=== Section Start ===

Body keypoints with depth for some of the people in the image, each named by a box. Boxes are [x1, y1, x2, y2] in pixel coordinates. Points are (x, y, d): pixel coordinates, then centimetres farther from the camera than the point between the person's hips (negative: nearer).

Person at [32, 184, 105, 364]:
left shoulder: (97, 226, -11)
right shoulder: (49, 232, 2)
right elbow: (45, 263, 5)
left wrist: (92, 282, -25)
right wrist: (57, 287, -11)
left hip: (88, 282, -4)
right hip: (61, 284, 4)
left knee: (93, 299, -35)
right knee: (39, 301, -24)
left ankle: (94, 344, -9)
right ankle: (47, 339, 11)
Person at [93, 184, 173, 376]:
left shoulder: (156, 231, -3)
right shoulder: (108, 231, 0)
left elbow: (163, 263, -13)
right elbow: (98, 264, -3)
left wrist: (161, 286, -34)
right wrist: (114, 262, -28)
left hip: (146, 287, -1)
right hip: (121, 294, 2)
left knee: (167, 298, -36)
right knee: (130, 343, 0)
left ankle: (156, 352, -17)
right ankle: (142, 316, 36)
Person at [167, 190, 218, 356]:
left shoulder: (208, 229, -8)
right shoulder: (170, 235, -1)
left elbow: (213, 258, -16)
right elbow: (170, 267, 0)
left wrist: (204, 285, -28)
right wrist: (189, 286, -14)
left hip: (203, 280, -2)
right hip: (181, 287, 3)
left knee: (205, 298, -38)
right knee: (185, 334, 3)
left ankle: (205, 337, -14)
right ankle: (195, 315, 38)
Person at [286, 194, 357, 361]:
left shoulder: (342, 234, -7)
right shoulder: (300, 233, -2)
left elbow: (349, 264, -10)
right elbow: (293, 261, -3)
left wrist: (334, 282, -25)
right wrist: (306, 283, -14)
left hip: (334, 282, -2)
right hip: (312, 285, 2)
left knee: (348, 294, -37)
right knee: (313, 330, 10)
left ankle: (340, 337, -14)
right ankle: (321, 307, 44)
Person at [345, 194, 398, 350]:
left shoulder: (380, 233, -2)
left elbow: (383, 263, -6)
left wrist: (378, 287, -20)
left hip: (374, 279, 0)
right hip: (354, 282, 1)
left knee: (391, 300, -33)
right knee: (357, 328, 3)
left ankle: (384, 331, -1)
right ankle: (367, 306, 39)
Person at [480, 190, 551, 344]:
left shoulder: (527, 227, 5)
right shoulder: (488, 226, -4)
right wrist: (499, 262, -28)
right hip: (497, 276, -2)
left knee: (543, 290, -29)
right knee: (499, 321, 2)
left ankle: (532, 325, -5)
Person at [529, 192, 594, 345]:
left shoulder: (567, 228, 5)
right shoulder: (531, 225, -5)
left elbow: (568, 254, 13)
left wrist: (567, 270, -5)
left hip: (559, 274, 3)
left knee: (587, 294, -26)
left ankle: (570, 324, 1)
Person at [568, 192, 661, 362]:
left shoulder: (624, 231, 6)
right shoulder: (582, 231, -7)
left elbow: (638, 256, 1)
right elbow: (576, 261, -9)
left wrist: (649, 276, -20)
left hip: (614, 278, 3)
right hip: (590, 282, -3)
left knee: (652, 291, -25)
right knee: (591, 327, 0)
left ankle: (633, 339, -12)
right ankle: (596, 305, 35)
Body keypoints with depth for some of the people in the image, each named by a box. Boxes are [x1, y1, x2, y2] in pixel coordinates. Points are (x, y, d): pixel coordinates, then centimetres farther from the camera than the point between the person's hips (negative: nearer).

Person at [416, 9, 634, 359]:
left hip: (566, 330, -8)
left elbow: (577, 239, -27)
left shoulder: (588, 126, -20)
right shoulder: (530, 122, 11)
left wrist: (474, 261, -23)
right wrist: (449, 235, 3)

=== Section End ===

__What you are asked to do__
Rewrite all the entries above, changing every "Person at" to "Subject at" and leaving everything else as it is.

__Response to the exercise__
Body keypoints with depth for some of the people in the image, each named by a box. Boxes are [x1, y1, x2, y2] in pixel coordinates. Points are (x, y, d): pixel coordinates, then centimetres farther from the camera than the point between the person's hips (negative: nearer).

Subject at [32, 184, 105, 364]:
left shoulder: (97, 226, -11)
right shoulder: (49, 232, 2)
right elbow: (45, 263, 5)
left wrist: (92, 282, -25)
right wrist: (57, 287, -11)
left hip: (88, 282, -4)
right hip: (61, 284, 4)
left knee: (93, 299, -35)
right knee: (39, 301, -24)
left ankle: (94, 344, -9)
right ankle: (47, 339, 11)
Subject at [93, 184, 173, 376]:
left shoulder: (156, 231, -3)
right shoulder: (108, 231, 0)
left elbow: (163, 263, -13)
right elbow: (98, 264, -3)
left wrist: (161, 286, -34)
right wrist: (114, 262, -28)
left hip: (146, 287, -1)
right hip: (121, 294, 2)
left knee: (167, 298, -36)
right knee: (130, 343, 0)
left ankle: (156, 352, -17)
right ankle: (142, 316, 36)
Subject at [167, 190, 218, 356]:
left shoulder: (208, 229, -8)
right shoulder: (170, 235, -1)
left elbow: (213, 258, -16)
right elbow: (170, 267, 0)
left wrist: (204, 285, -28)
right wrist: (189, 286, -14)
left hip: (203, 280, -2)
right hip: (181, 287, 3)
left knee: (205, 298, -38)
right knee: (185, 334, 3)
left ankle: (205, 337, -14)
right ankle: (195, 315, 38)
Subject at [286, 194, 357, 361]:
left shoulder: (342, 234, -7)
right shoulder: (300, 233, -2)
left elbow: (349, 264, -10)
right elbow: (293, 261, -3)
left wrist: (334, 282, -25)
right wrist: (306, 283, -14)
left hip: (334, 282, -2)
right hip: (312, 285, 2)
left knee: (348, 294, -37)
right knee: (313, 330, 10)
left ankle: (340, 337, -14)
right ankle: (321, 307, 44)
Subject at [345, 194, 398, 350]:
left shoulder: (380, 233, -2)
left elbow: (383, 263, -6)
left wrist: (378, 287, -20)
left hip: (374, 279, 0)
right hip: (354, 282, 1)
left knee: (391, 300, -33)
right knee: (357, 328, 3)
left ankle: (384, 331, -1)
right ankle: (367, 306, 39)
Subject at [480, 190, 551, 344]:
left shoulder: (527, 227, 5)
right shoulder: (488, 226, -4)
right wrist: (499, 262, -28)
right hip: (497, 276, -2)
left knee: (543, 290, -29)
right knee: (499, 321, 2)
left ankle: (532, 325, -5)
Subject at [529, 192, 594, 345]:
left shoulder: (567, 228, 5)
right shoulder: (531, 225, -5)
left elbow: (568, 254, 13)
left wrist: (567, 270, -5)
left hip: (559, 274, 3)
left knee: (587, 294, -26)
left ankle: (570, 324, 1)
Subject at [568, 192, 661, 362]:
left shoulder: (624, 231, 6)
right shoulder: (582, 231, -7)
left elbow: (638, 256, 1)
right elbow: (576, 261, -9)
left wrist: (649, 276, -20)
left hip: (614, 278, 3)
right hip: (590, 282, -3)
left knee: (652, 291, -25)
right knee: (591, 327, 0)
left ankle: (633, 339, -12)
right ankle: (596, 305, 35)
Body keypoints with depth for some of the people in the image, each named by a box. Boxes are [x1, y1, x2, y2] in pixel coordinates. Points are (x, y, d): pixel coordinates, then centimetres farther from the camera than the point between the person's hips (negative: nearer).

Subject at [416, 9, 634, 359]:
left hip: (566, 330, -8)
left elbow: (577, 239, -27)
left shoulder: (588, 126, -20)
right shoulder: (530, 122, 11)
left wrist: (474, 261, -23)
right wrist: (449, 235, 3)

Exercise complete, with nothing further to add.